A 65 anni dalla sua morte, le spoglie della Regina Elena di Savoia sono state tumulate in Italia. Elena di Savoia è stata spostata dal cimitero di Montpellier in cui riposava (la donna è morta in Francia nel 1952) nella Cappella di San Bernardo, presso il Santuario di Vicoforte (Mondovì, Cuneo). Adesso si attende il ritorno in patria della salma di un altro dei protagonisti della storia del nostro Paese: il marito di Elena, Vittorio Emanuele III.
Il ritorno in Italia- seppur da morta- della Regina Elena è stato accompagnato da numerose polemiche. Vittorio Emanuele si è schierato in prima linea contro le parole della sorella Maria Gabriella, affermando di non essere stato informato di questa traslazione. Maria Gabriella aveva in precedenza dichiarato: “Confido che il ritorno in Patria della Salma di Elena di Savoia, la Regina amata dagli Italiani, concorra alla composizione della memoria nazionale nel 70esimo della morte di Vittorio Emanuele III (28 dicembre 1947) e nel Centenario della Grande Guerra”.
Vittorio Emanuele non soltanto ha puntato il dito contro la modalità di traslazione della salma della nonna, avvenuta in gran segreto e senza tributarle gli onori dovuti, e contro la mancata traslazione nel Pantheon, come da lui richiesto. “Giustizia sarà fatta quando tutti i sovrani sepolti in esilio riposeranno nel Pantheon di Roma“, avrebbe detto Vittorio Emanuele. “Un insulto alla sua memoria”: ha anche così descritto l’accaduto uno dei protagonisti dell’esilio dei Savoia nel secondo dopoguerra.
All’indomani della fine del secondo conflitto mondiale e alla nascita della Repubblica Italiana (sancita dal referendum del giugno del 1946) la casata dei Savoia fu esiliata e per molti decenni tutti i discendenti maschi degli ex sovrani non potettero fare ritorno in Italia. A stabilire l’esilio fu la XIII Disposizione Transitoria e finale della Costituzione della Repubblica Italiana, nel 1947.

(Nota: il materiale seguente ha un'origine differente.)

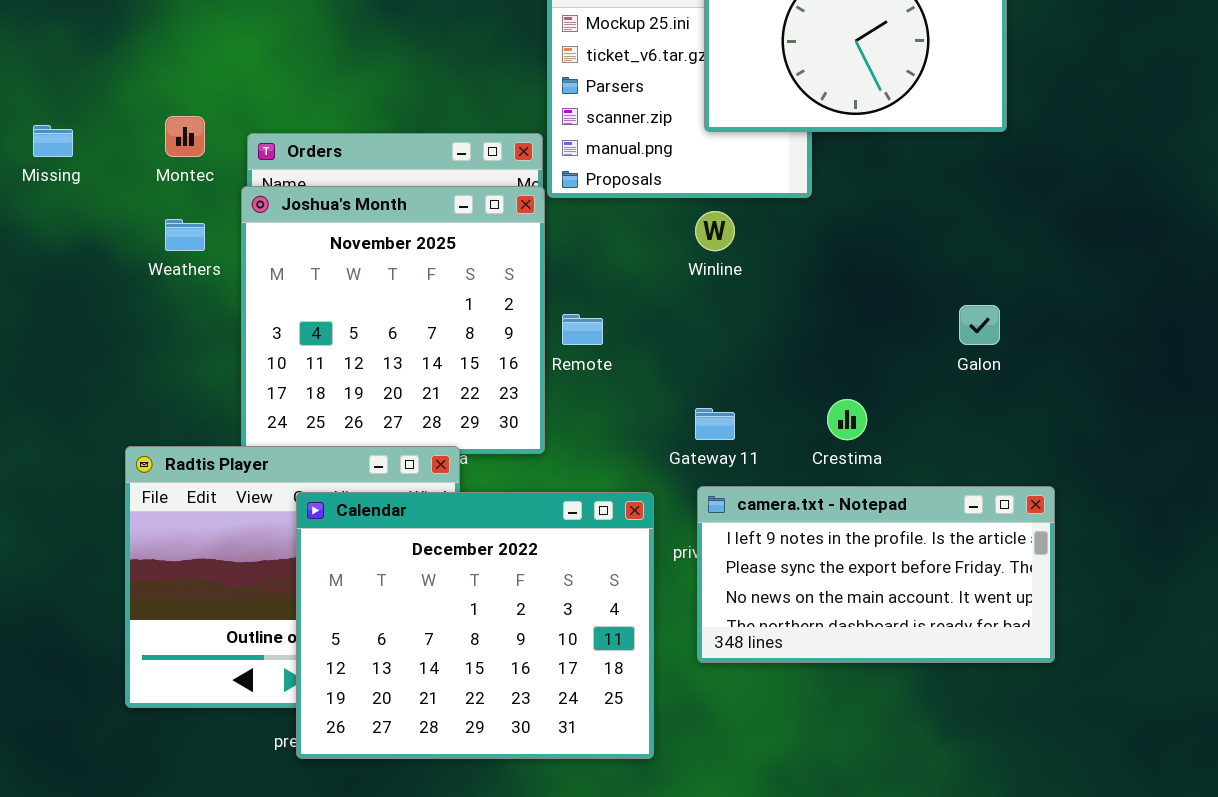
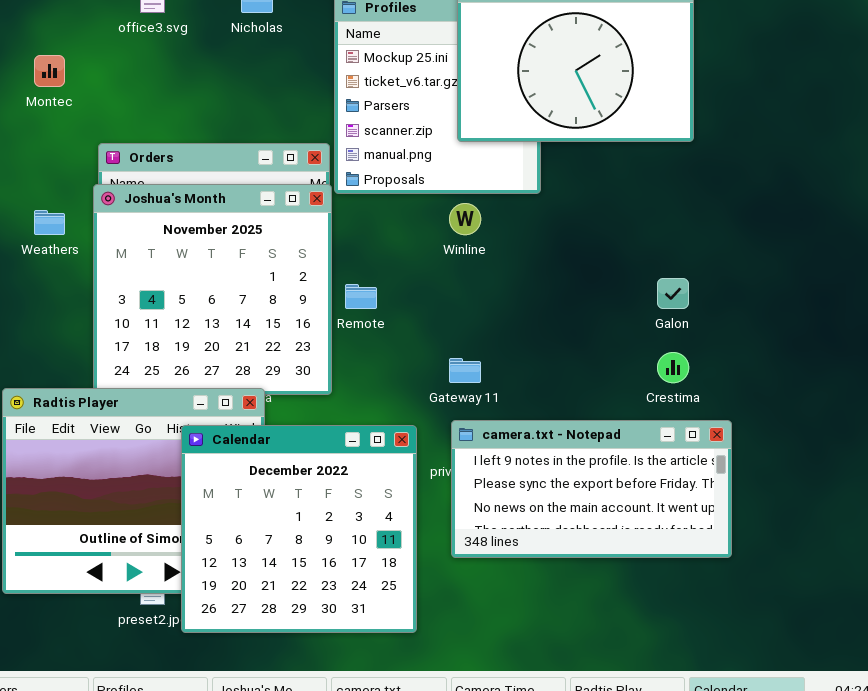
Montec: [165,116,205,157] -> [34,55,65,87], moved
Crestima: [827,399,867,440] -> [657,352,689,383], moved
Calendar: [296,492,654,759] -> [181,425,417,633], resized

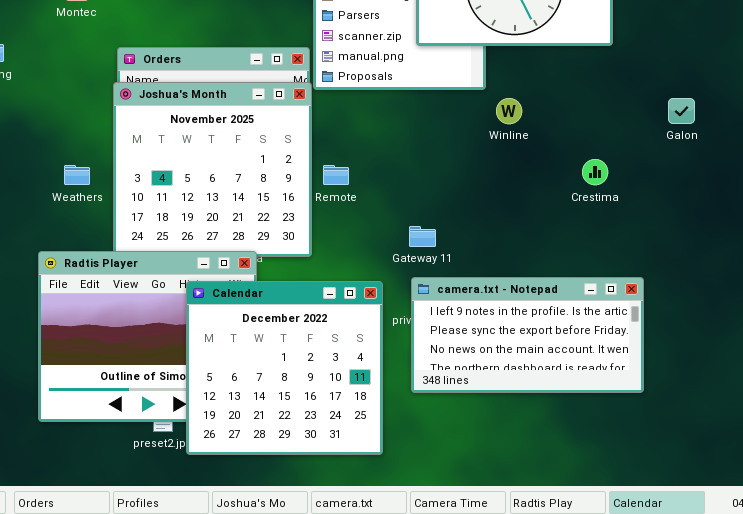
Winline: [449,203,481,235] -> [496,98,522,124], moved
Weathers: [34,210,65,235] -> [64,165,90,185], moved
Galon: [657,278,689,309] -> [668,98,695,124], moved
Crestima: [657,352,689,383] -> [582,159,608,185], moved

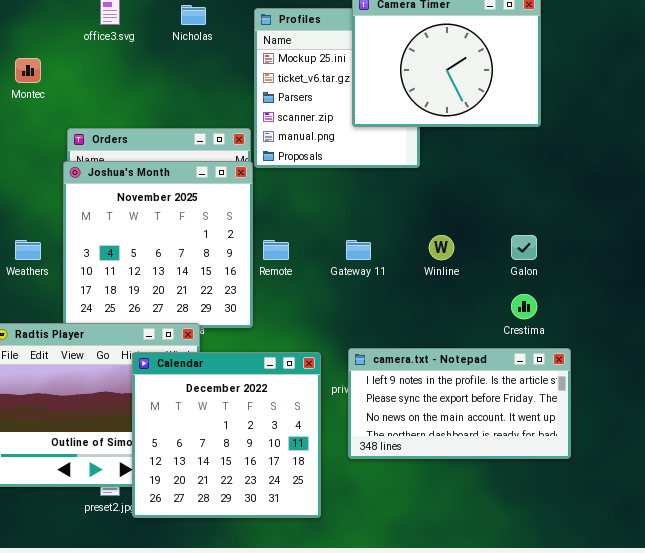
Winline: [496,98,522,124] -> [429,235,454,260], moved
Galon: [668,98,695,124] -> [511,235,537,260], moved
Crestima: [582,159,608,185] -> [511,294,537,319], moved
Gateway 11: [409,226,436,247] -> [346,240,371,260], moved

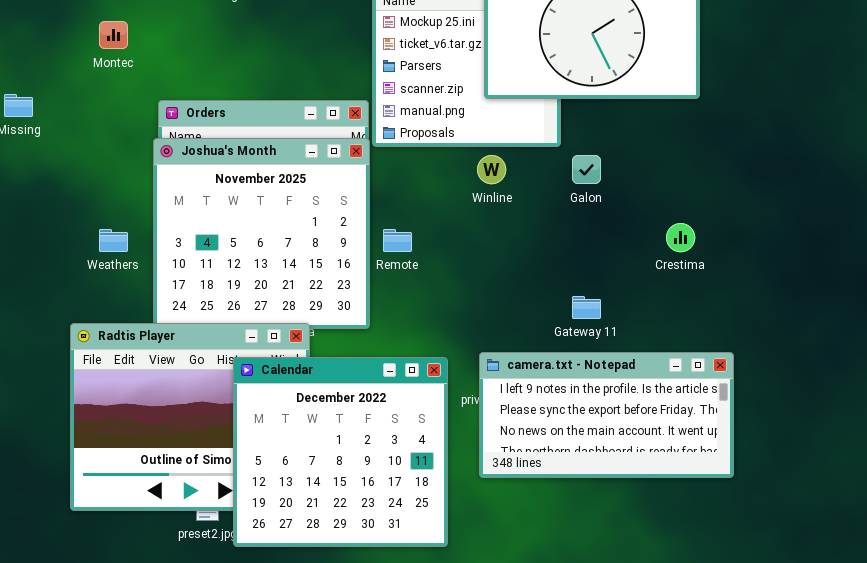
Winline: [429,235,454,260] -> [477,155,506,184], moved
Galon: [511,235,537,260] -> [572,155,601,184], moved
Gateway 11: [346,240,371,260] -> [572,296,601,319], moved
Crestima: [511,294,537,319] -> [666,223,695,252], moved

Questo quanto sancito dalla Disposizione Transitoria: “I membri e i discendenti di Casa Savoia non sono elettori e non possono ricoprire uffici pubblici nè cariche elettive. Agli ex re di Casa Savoia, alle loro consorti e ai loro discendenti maschi sono vietati l’ingresso e il soggiorno nel territorio nazionale. I beni, esistenti nel territorio nazionale, degli ex re di Casa Savoia, delle loro consorti e dei loro discendenti maschi, sono avocati allo Stato. I trasferimenti e le costituzioni di diritti reali sui beni stessi, che siano avvenuti dopo il 2 giugno 1946, sono nulli”.
Le motivazioni di questo esilio sono da ricercare più in questioni dinastiche che non, di fatto, nell’appoggio che i Savoia diedero al Fascismo ed alle promulgazioni delle leggi razziali come si è sempre sostenuto in larga parte. I fautori della Repubblica, infatti, temevano in primis la possibilità che i monarchici potessero coalizzarsi a favore del pretendente al trono e rovesciare il nuovo ordinamento politico che l’Italia si era data. Con l’abrogazione della Disposizione Transitoria (2002), però, i discendenti dei Savoia (Vittorio Emanuele ed Emanuele Filiberto) hanno rinunciato ad ogni sorta di voluttà dinastica, dichiarandosi fedeli alla Repubblica.